Ce qu’on sait, toutefois, c’est que le militantisme de Christopher Stonebanks contre le racisme systémique dérangeait. Ses critiques envers l’administration de l’université importunaient. Le silence de la direction nourrit l’hypothèse qu’elle était tannée de ces critiques.
Un collègue, David Webster, souligne que ce renvoi sans explications n’aide pas à créer un climat de travail très sain. « Si un professeur titulaire est renvoyé, que personne ne peut rien dire là-dessus et qu’aucune raison n’est donnée », ça soulève plusieurs questions sur la protection de leurs emplois, mais aussi sur la fameuse liberté académique. Normalement, le titre de professeur titulaire reconnait l’expertise et la capacité de soulever des enjeux sociaux, y compris au sein de sa propre institution.
Comme l’administration refuse de donner sa version ou des explications, le scénario le plus plausible est que Christopher Stonebanks dérangeait avec ses critiques. « La personne la plus critique du racisme systémique a été mise à la porte », souligne David Webster.

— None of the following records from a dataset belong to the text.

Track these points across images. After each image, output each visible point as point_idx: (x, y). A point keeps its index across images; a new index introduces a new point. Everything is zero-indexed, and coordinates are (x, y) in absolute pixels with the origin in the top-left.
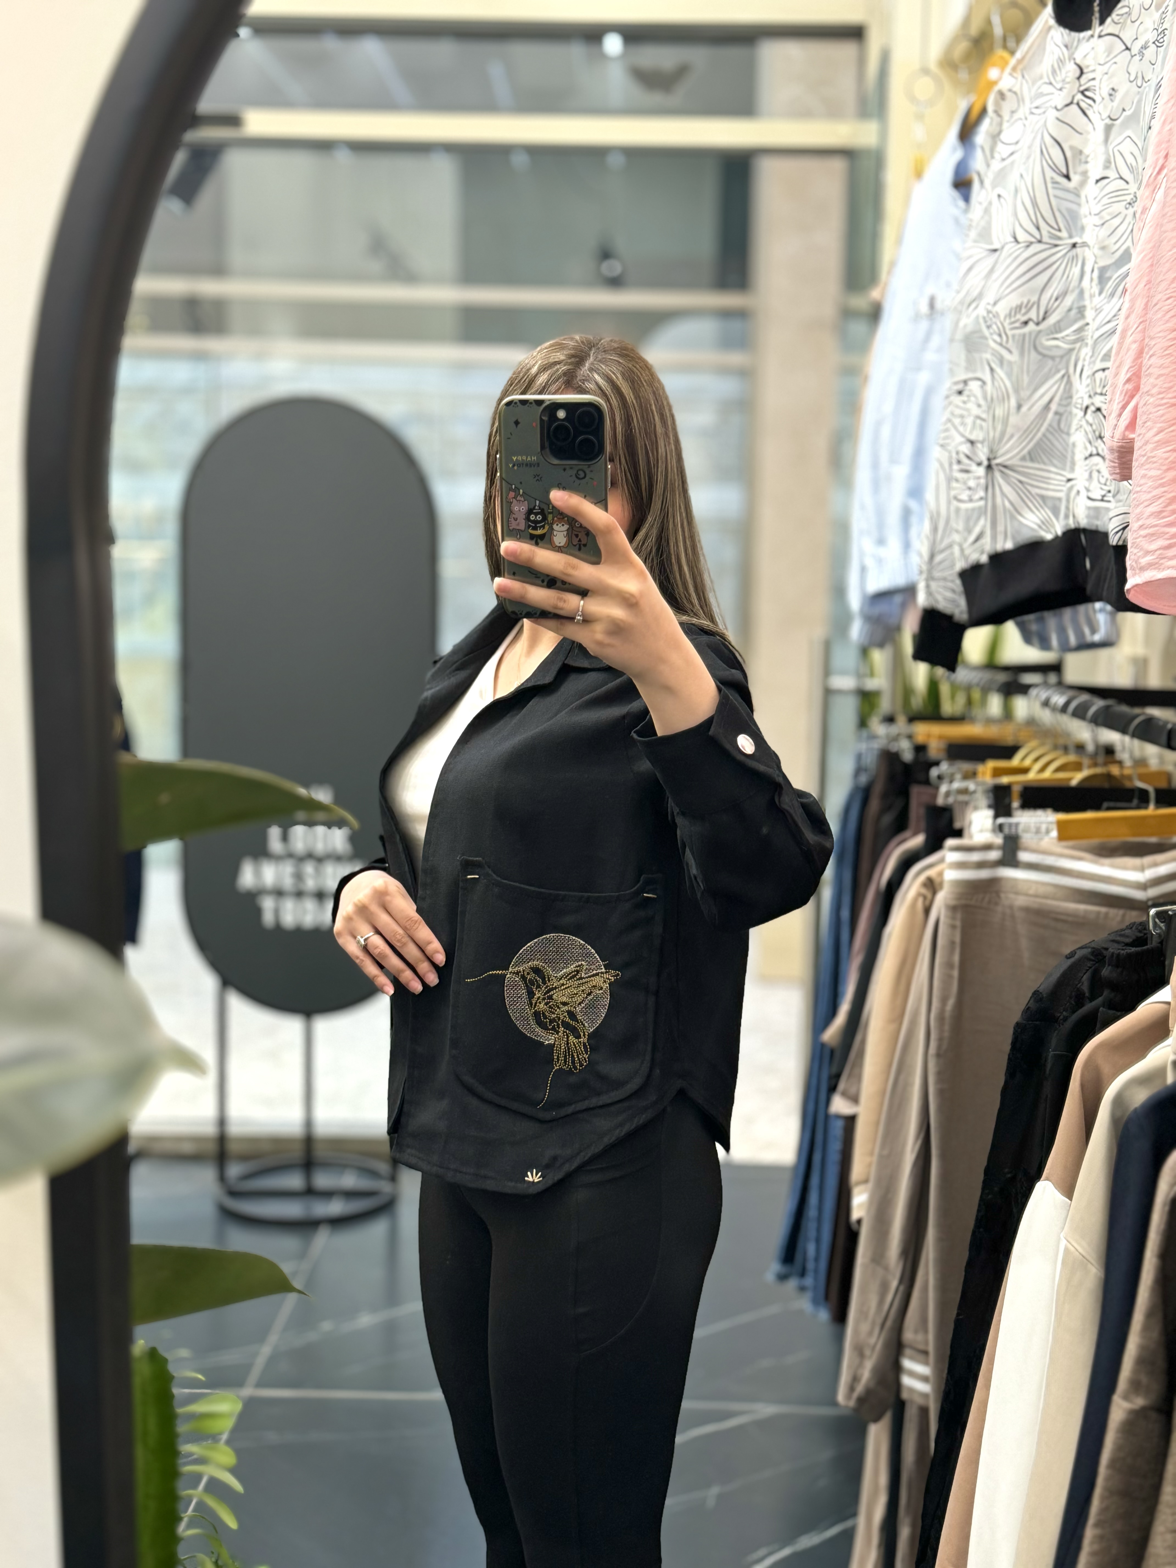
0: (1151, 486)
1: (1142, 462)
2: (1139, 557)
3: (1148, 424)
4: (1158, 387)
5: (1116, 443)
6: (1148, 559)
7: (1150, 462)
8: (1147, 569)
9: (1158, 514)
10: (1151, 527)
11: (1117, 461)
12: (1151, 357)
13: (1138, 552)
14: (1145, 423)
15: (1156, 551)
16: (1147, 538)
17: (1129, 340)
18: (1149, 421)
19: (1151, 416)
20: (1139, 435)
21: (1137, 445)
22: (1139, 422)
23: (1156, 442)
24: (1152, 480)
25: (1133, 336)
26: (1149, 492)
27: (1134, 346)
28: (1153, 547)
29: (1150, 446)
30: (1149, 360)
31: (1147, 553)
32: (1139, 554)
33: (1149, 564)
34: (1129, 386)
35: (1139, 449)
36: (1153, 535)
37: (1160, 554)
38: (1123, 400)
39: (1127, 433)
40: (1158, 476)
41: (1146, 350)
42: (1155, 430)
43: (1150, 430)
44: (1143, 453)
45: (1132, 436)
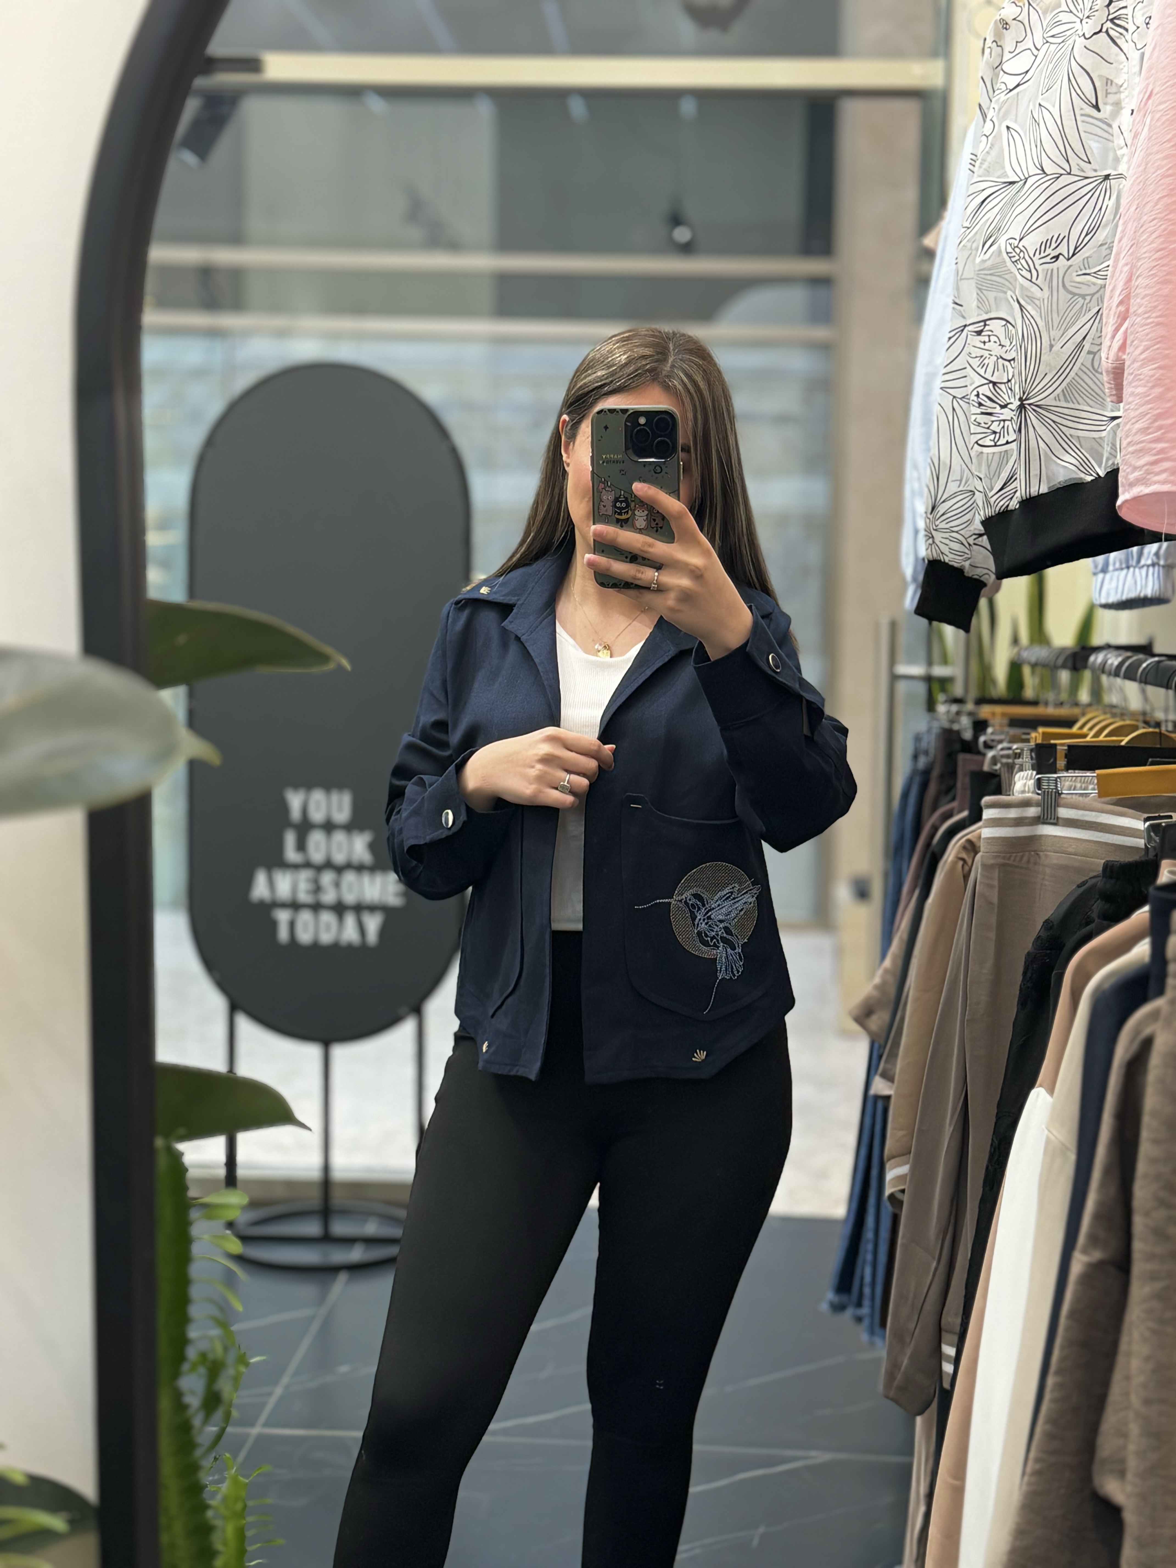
0: (1138, 403)
1: (1130, 381)
2: (1128, 474)
3: (1135, 342)
4: (1143, 307)
5: (1110, 365)
6: (1137, 474)
7: (1137, 380)
8: (1135, 485)
9: (1144, 431)
10: (1138, 443)
11: (1112, 382)
12: (1138, 277)
13: (1127, 468)
15: (1143, 466)
16: (1134, 455)
17: (1121, 263)
18: (1136, 339)
19: (1136, 335)
20: (1128, 355)
21: (1127, 364)
22: (1129, 343)
23: (1143, 360)
24: (1138, 397)
25: (1125, 258)
26: (1136, 409)
27: (1126, 268)
28: (1141, 462)
29: (1137, 365)
30: (1136, 281)
31: (1135, 468)
32: (1128, 470)
33: (1137, 479)
34: (1122, 308)
35: (1127, 369)
36: (1140, 450)
37: (1147, 470)
38: (1116, 322)
39: (1120, 354)
40: (1145, 393)
41: (1135, 270)
42: (1141, 348)
43: (1136, 348)
44: (1131, 371)
45: (1124, 357)
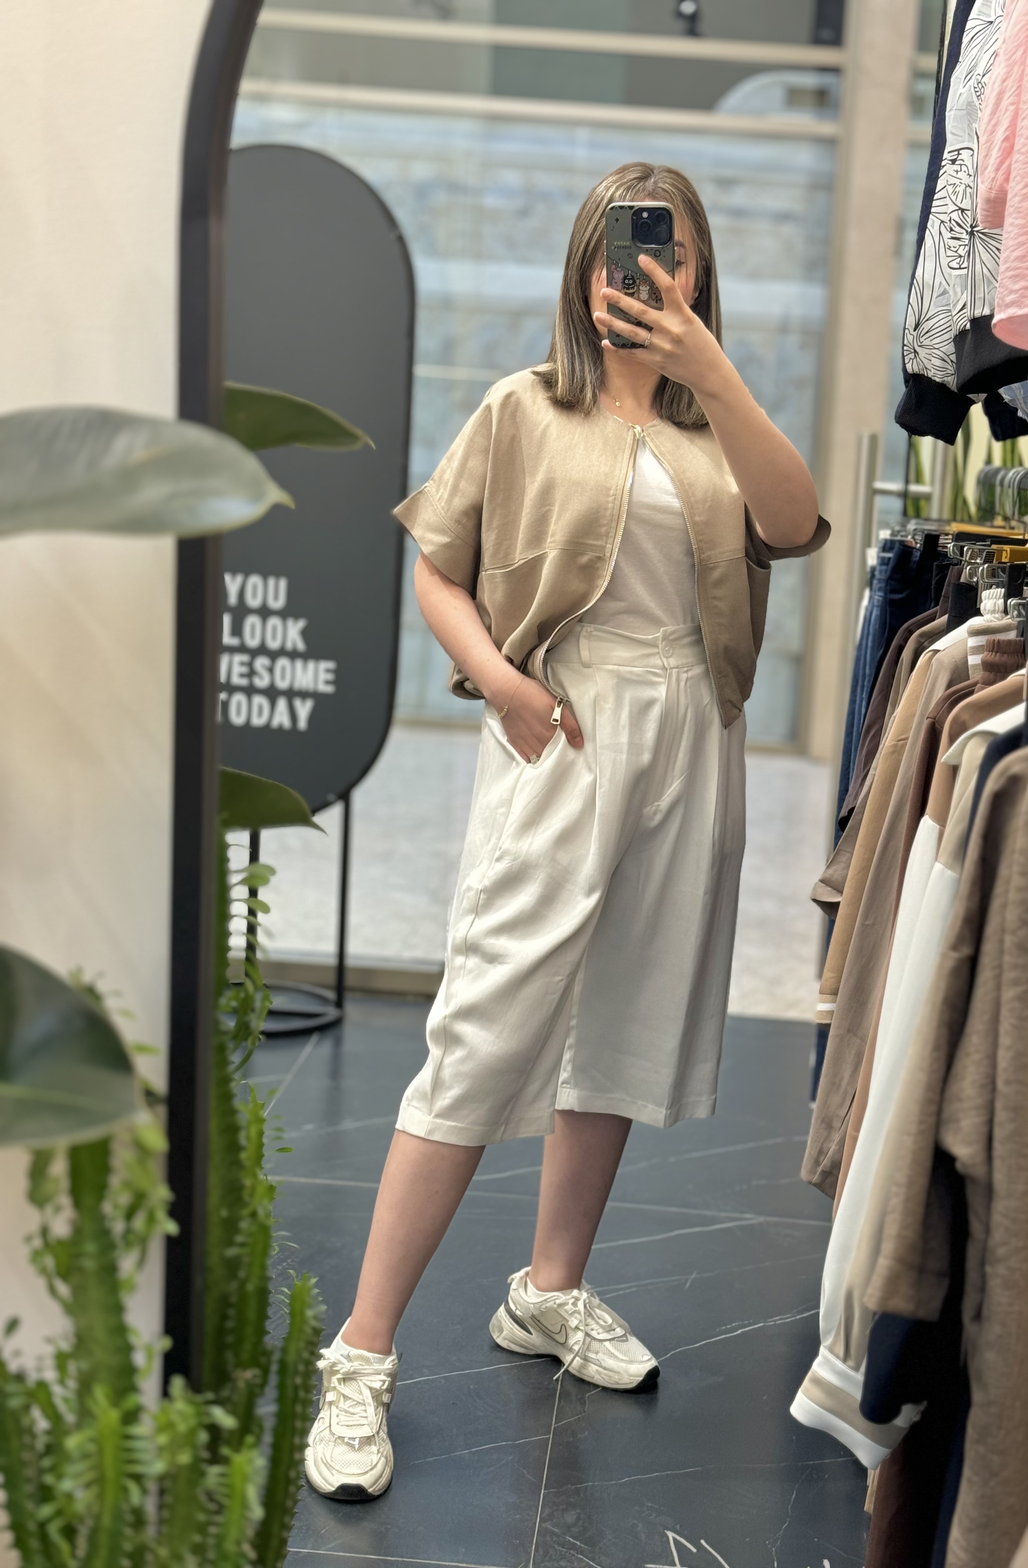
0: (1017, 233)
1: (1011, 212)
2: (1004, 296)
4: (1026, 146)
6: (1011, 298)
7: (1017, 212)
8: (1010, 307)
9: (1021, 258)
10: (1015, 269)
12: (1023, 119)
14: (1015, 177)
15: (1018, 290)
16: (1012, 279)
18: (1018, 176)
19: (1019, 172)
20: (1011, 188)
21: (1009, 197)
22: (1012, 177)
24: (1018, 228)
26: (1016, 239)
27: (1012, 108)
28: (1017, 287)
29: (1019, 198)
30: (1021, 122)
31: (1012, 292)
32: (1004, 293)
33: (1011, 301)
35: (1009, 200)
36: (1016, 276)
37: (1022, 293)
40: (1023, 225)
41: (1020, 113)
42: (1023, 184)
43: (1018, 183)
44: (1012, 204)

Ce qui relie l’histoire de Christopher Stonebanks et le dossier des agressions sexuelles est le silence de l’Université Bishop’s, une mauvaise gestion de crise qui rappelle les mauvais réflexes de protéger son image corporative plutôt que d’agir pour le bien commun de tous et toutes.
On le rappelle, l’Université Bishop’s est un petit campus, on pourrait même dire unique dans le paysage universitaire québécois. En s’enfermant dans le silence et dans son refus de reconnaitre ses erreurs, la direction est en train de briser cet esprit de communauté qui lui est chère.
Mais plus encore, pour permettre à des étudiants et étudiantes d’apprendre, il ne faut pas seulement de bons ou de bonnes professeures, il faut aussi un climat qui permet à ces jeunes de s’épanouir et prendre leur place. En étouffant les critiques et en refusant de les écouter, la direction fait exactement l’inverse, sabotant sa première mission.